**Problem statement:** Return every line of text in the listing below as a JSON list of strings, one string per line, with blank lines omitted. Leave the pictures out of the answer.

**Material supplied:**
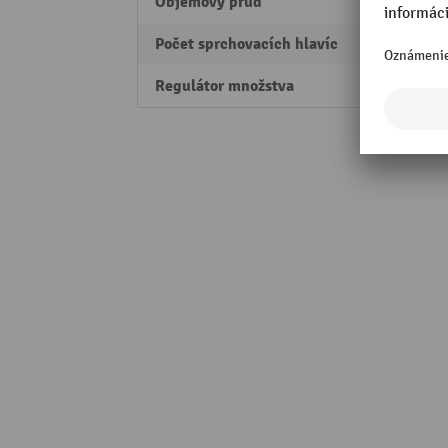
Objemový prúd
110 l
Počet sprchovacích hlavíc
3
Regulátor množstva
áno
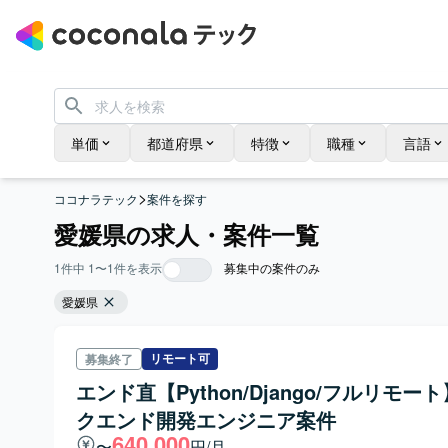
単価
都道府県
特徴
職種
言語
>
ココナラテック
案件を探す
愛媛県の求人・案件一覧
1
件中
1
〜
1
件を表示
募集中の案件のみ
愛媛県
リモート可
募集終了
エンド直【Python/Django/フルリモー
クエンド開発エンジニア案件
640,000
〜
円/月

**Exercise result:**
[
  "Objemový prúd",
  "110 l",
  "Počet sprchovacích hlavíc",
  "3",
  "Regulátor množstva",
  "áno",
  "単価",
  "都道府県",
  "特徴",
  "職種",
  "言語",
  ">",
  "ココナラテック",
  "案件を探す",
  "愛媛県の求人・案件一覧",
  "1",
  "件中",
  "1",
  "〜",
  "1",
  "件を表示",
  "募集中の案件のみ",
  "愛媛県",
  "リモート可",
  "募集終了",
  "エンド直【Python/Django/フルリモー",
  "クエンド開発エンジニア案件",
  "640,000",
  "〜",
  "円/月"
]